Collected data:
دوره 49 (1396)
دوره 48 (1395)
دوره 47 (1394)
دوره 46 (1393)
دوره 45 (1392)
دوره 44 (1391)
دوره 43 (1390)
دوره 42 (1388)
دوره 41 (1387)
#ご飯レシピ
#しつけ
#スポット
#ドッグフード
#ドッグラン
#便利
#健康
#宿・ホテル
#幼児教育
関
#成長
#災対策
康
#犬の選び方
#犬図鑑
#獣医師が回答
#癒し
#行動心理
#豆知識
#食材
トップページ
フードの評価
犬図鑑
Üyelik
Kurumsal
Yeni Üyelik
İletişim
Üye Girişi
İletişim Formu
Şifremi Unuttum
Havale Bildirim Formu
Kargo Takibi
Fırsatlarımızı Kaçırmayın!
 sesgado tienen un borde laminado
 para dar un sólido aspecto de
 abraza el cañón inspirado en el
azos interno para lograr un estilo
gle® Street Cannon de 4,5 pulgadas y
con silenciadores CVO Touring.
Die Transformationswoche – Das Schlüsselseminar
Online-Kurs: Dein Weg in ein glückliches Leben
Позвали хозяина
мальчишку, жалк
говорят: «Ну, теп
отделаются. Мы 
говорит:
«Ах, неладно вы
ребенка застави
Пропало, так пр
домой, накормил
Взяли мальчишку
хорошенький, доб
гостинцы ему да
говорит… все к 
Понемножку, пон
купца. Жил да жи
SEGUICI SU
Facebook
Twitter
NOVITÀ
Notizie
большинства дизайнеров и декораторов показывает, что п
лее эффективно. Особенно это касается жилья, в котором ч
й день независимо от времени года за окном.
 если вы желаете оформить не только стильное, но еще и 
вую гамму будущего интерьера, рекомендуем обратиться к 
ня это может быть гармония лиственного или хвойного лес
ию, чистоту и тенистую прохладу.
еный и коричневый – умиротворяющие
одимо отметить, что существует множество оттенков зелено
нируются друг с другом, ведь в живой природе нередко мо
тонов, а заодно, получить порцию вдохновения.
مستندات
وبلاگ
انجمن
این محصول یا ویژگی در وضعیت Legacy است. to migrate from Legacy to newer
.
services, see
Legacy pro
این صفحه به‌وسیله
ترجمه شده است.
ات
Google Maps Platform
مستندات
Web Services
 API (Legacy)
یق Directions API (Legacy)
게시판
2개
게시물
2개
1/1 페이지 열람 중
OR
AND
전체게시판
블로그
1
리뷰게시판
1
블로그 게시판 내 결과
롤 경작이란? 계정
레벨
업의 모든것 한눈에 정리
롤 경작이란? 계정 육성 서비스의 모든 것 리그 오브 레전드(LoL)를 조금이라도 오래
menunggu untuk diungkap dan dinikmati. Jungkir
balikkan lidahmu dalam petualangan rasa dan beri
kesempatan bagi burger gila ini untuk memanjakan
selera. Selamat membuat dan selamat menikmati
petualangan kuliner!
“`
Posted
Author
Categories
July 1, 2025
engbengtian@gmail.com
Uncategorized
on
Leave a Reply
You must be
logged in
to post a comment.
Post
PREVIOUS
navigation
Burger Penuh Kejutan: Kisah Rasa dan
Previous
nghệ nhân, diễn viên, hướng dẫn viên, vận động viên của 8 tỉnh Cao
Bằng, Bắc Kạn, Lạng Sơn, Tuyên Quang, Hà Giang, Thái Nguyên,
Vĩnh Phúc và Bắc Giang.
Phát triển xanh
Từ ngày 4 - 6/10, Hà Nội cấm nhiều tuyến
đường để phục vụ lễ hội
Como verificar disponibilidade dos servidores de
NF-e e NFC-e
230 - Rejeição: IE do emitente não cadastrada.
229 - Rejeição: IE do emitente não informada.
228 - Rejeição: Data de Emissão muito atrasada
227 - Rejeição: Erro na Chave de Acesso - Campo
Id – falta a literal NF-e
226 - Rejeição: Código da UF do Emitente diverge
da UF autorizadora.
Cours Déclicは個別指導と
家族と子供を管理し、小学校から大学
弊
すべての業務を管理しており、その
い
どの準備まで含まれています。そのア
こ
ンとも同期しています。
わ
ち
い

__TASK PROMPT__: Print every line of the items above, unchanged and in the same order.

__ANSWER FOR THIS EXERCISE__:
دوره 49 (1396)
دوره 48 (1395)
دوره 47 (1394)
دوره 46 (1393)
دوره 45 (1392)
دوره 44 (1391)
دوره 43 (1390)
دوره 42 (1388)
دوره 41 (1387)
#ご飯レシピ
#しつけ
#スポット
#ドッグフード
#ドッグラン
#便利
#健康
#宿・ホテル
#幼児教育
関
#成長
#災対策
康
#犬の選び方
#犬図鑑
#獣医師が回答
#癒し
#行動心理
#豆知識
#食材
トップページ
フードの評価
犬図鑑
Üyelik
Kurumsal
Yeni Üyelik
İletişim
Üye Girişi
İletişim Formu
Şifremi Unuttum
Havale Bildirim Formu
Kargo Takibi
Fırsatlarımızı Kaçırmayın!
 sesgado tienen un borde laminado
 para dar un sólido aspecto de
 abraza el cañón inspirado en el
azos interno para lograr un estilo
gle® Street Cannon de 4,5 pulgadas y
con silenciadores CVO Touring.
Die Transformationswoche – Das Schlüsselseminar
Online-Kurs: Dein Weg in ein glückliches Leben
Позвали хозяина
мальчишку, жалк
говорят: «Ну, теп
отделаются. Мы 
говорит:
«Ах, неладно вы
ребенка застави
Пропало, так пр
домой, накормил
Взяли мальчишку
хорошенький, доб
гостинцы ему да
говорит… все к 
Понемножку, пон
купца. Жил да жи
SEGUICI SU
Facebook
Twitter
NOVITÀ
Notizie
большинства дизайнеров и декораторов показывает, что п
лее эффективно. Особенно это касается жилья, в котором ч
й день независимо от времени года за окном.
 если вы желаете оформить не только стильное, но еще и 
вую гамму будущего интерьера, рекомендуем обратиться к 
ня это может быть гармония лиственного или хвойного лес
ию, чистоту и тенистую прохладу.
еный и коричневый – умиротворяющие
одимо отметить, что существует множество оттенков зелено
нируются друг с другом, ведь в живой природе нередко мо
тонов, а заодно, получить порцию вдохновения.
مستندات
وبلاگ
انجمن
این محصول یا ویژگی در وضعیت Legacy است. to migrate from Legacy to newer
.
services, see
Legacy pro
این صفحه به‌وسیله
ترجمه شده است.
ات
Google Maps Platform
مستندات
Web Services
 API (Legacy)
یق Directions API (Legacy)
게시판
2개
게시물
2개
1/1 페이지 열람 중
OR
AND
전체게시판
블로그
1
리뷰게시판
1
블로그 게시판 내 결과
롤 경작이란? 계정
레벨
업의 모든것 한눈에 정리
롤 경작이란? 계정 육성 서비스의 모든 것 리그 오브 레전드(LoL)를 조금이라도 오래
menunggu untuk diungkap dan dinikmati. Jungkir
balikkan lidahmu dalam petualangan rasa dan beri
kesempatan bagi burger gila ini untuk memanjakan
selera. Selamat membuat dan selamat menikmati
petualangan kuliner!
“`
Posted
Author
Categories
July 1, 2025
engbengtian@gmail.com
Uncategorized
on
Leave a Reply
You must be
logged in
to post a comment.
Post
PREVIOUS
navigation
Burger Penuh Kejutan: Kisah Rasa dan
Previous
nghệ nhân, diễn viên, hướng dẫn viên, vận động viên của 8 tỉnh Cao
Bằng, Bắc Kạn, Lạng Sơn, Tuyên Quang, Hà Giang, Thái Nguyên,
Vĩnh Phúc và Bắc Giang.
Phát triển xanh
Từ ngày 4 - 6/10, Hà Nội cấm nhiều tuyến
đường để phục vụ lễ hội
Como verificar disponibilidade dos servidores de
NF-e e NFC-e
230 - Rejeição: IE do emitente não cadastrada.
229 - Rejeição: IE do emitente não informada.
228 - Rejeição: Data de Emissão muito atrasada
227 - Rejeição: Erro na Chave de Acesso - Campo
Id – falta a literal NF-e
226 - Rejeição: Código da UF do Emitente diverge
da UF autorizadora.
Cours Déclicは個別指導と
家族と子供を管理し、小学校から大学
弊
すべての業務を管理しており、その
い
どの準備まで含まれています。そのア
こ
ンとも同期しています。
わ
ち
い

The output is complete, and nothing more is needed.